### Aim of the task
Exactly the lines from the beginning of the records to the line with "Latihan ringan yang", both ends included, are to be given again, and pictures are to be left out.

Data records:

════════════════

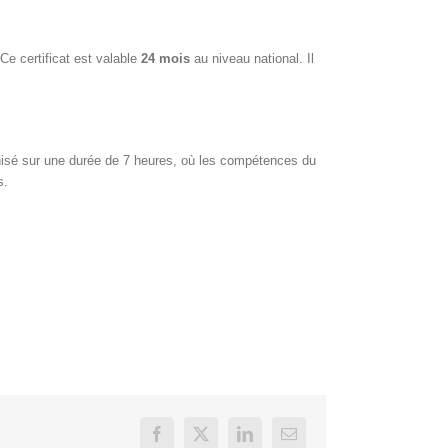
Ce certificat est valable
24 mois
au niveau national. Il
nisé sur une durée de 7 heures, où les compétences du
s.
Facebook
X
LinkedIn
Email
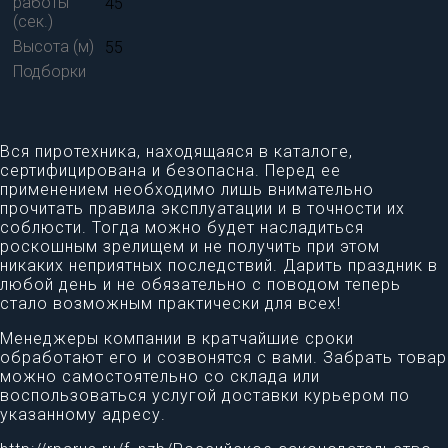
работы
45
(сек.)
Высота (м)
55
Подборки
Вся пиротехника, находящаяся в каталоге,
сертифицирована и безопасна. Перед ее
применением необходимо лишь внимательно
прочитать правила эксплуатации и в точности их
соблюсти. Тогда можно будет насладиться
роскошным зрелищем и не получить при этом
никаких неприятных последствий. Дарить праздник в
любой день и не обязательно с поводом теперь
стало возможным практически для всех!
Менеджеры компании в кратчайшие сроки
обработают его и созвонятся с вами. Забрать товар
можно самостоятельно со склада или
воспользоваться услугой доставки курьером по
указанному адресу.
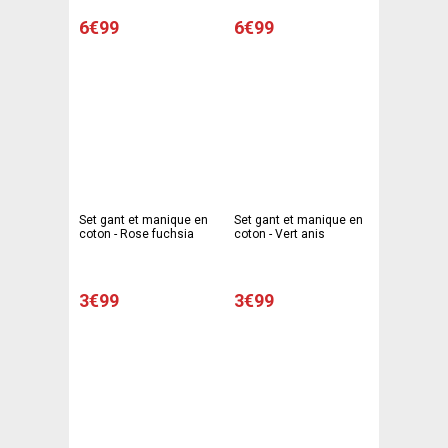
6€99
6€99
Set gant et manique en
Set gant et manique en
coton - Rose fuchsia
coton - Vert anis
3€99
3€99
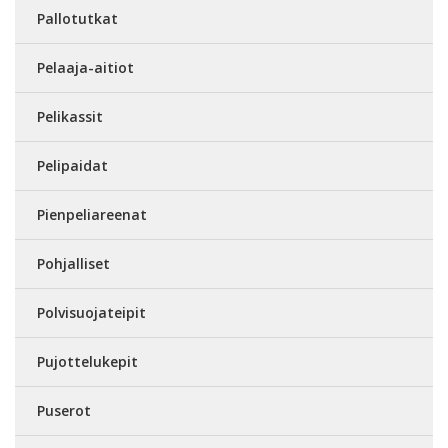
Pallotutkat
Pelaaja-aitiot
Pelikassit
Pelipaidat
Pienpeliareenat
Pohjalliset
Polvisuojateipit
Pujottelukepit
Puserot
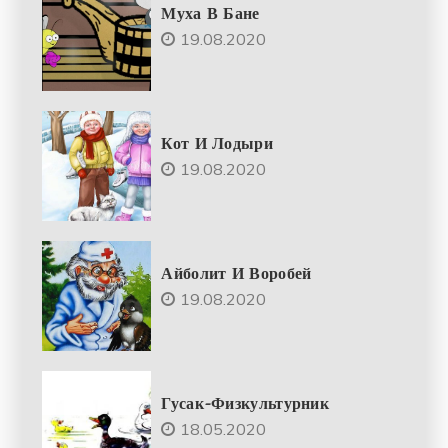
Муха В Бане
19.08.2020
Кот И Лодыри
19.08.2020
Айболит И Воробей
19.08.2020
Гусак-Физкультурник
18.05.2020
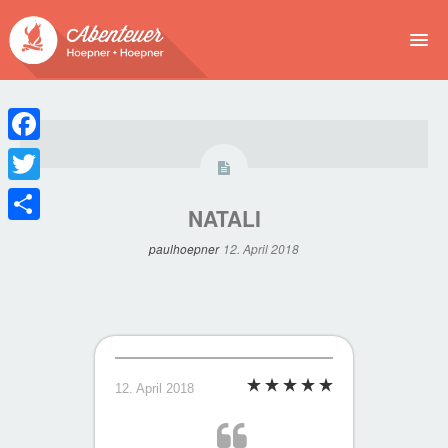
NEWS
EVENTS
Facebook
BUCHEN
Twitter
NATALI
Teilen
ABENTEUER
paulhoepner
12. April 2018
WIR
SPONSOREN
12. April 2018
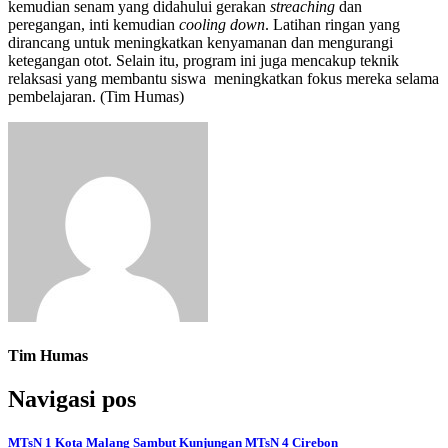
kemudian senam yang didahului gerakan
streaching
dan
peregangan, inti kemudian
cooling down
. Latihan ringan yang
dirancang untuk meningkatkan kenyamanan dan mengurangi
ketegangan otot. Selain itu, program ini juga mencakup teknik
relaksasi yang membantu siswa meningkatkan fokus mereka selama
pembelajaran. (Tim Humas)
Tim Humas
Navigasi pos
MTsN 1 Kota Malang Sambut Kunjungan MTsN 4 Cirebon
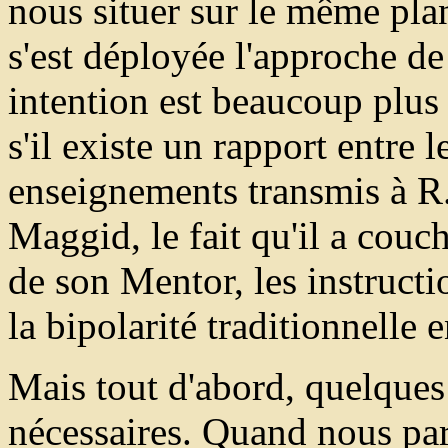
nous situer sur le même plan
s'est déployée l'approche d
intention est beaucoup plus
s'il existe un rapport entre 
enseignements transmis à R
Maggid, le fait qu'il a cou
de son Mentor, les instructi
la bipolarité traditionnelle 
Mais tout d'abord, quelques
nécessaires. Quand nous par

════════════════

### Your solution
Ce certificat est valable
24 mois
au niveau national. Il
nisé sur une durée de 7 heures, où les compétences du
s.
Facebook
X
LinkedIn
Email
работы
45
(сек.)
Высота (м)
55
Подборки
Вся пиротехника, находящаяся в каталоге,
сертифицирована и безопасна. Перед ее
применением необходимо лишь внимательно
прочитать правила эксплуатации и в точности их
соблюсти. Тогда можно будет насладиться
роскошным зрелищем и не получить при этом
никаких неприятных последствий. Дарить праздник в
любой день и не обязательно с поводом теперь
стало возможным практически для всех!
Менеджеры компании в кратчайшие сроки
обработают его и созвонятся с вами. Забрать товар
можно самостоятельно со склада или
воспользоваться услугой доставки курьером по
указанному адресу.
6€99
6€99
Set gant et manique en
Set gant et manique en
coton - Rose fuchsia
coton - Vert anis
3€99
3€99
Pallotutkat
Pelaaja-aitiot
Pelikassit
Pelipaidat
Pienpeliareenat
Pohjalliset
Polvisuojateipit
Pujottelukepit
Puserot
Муха В Бане
19.08.2020
Кот И Лодыри
19.08.2020
Айболит И Воробей
19.08.2020
Гусак-Физкультурник
18.05.2020
NEWS
EVENTS
Facebook
BUCHEN
Twitter
NATALI
Teilen
ABENTEUER
paulhoepner
12. April 2018
WIR
SPONSOREN
12. April 2018
kemudian senam yang didahului gerakan
streaching
dan
peregangan, inti kemudian
cooling down
. Latihan ringan yang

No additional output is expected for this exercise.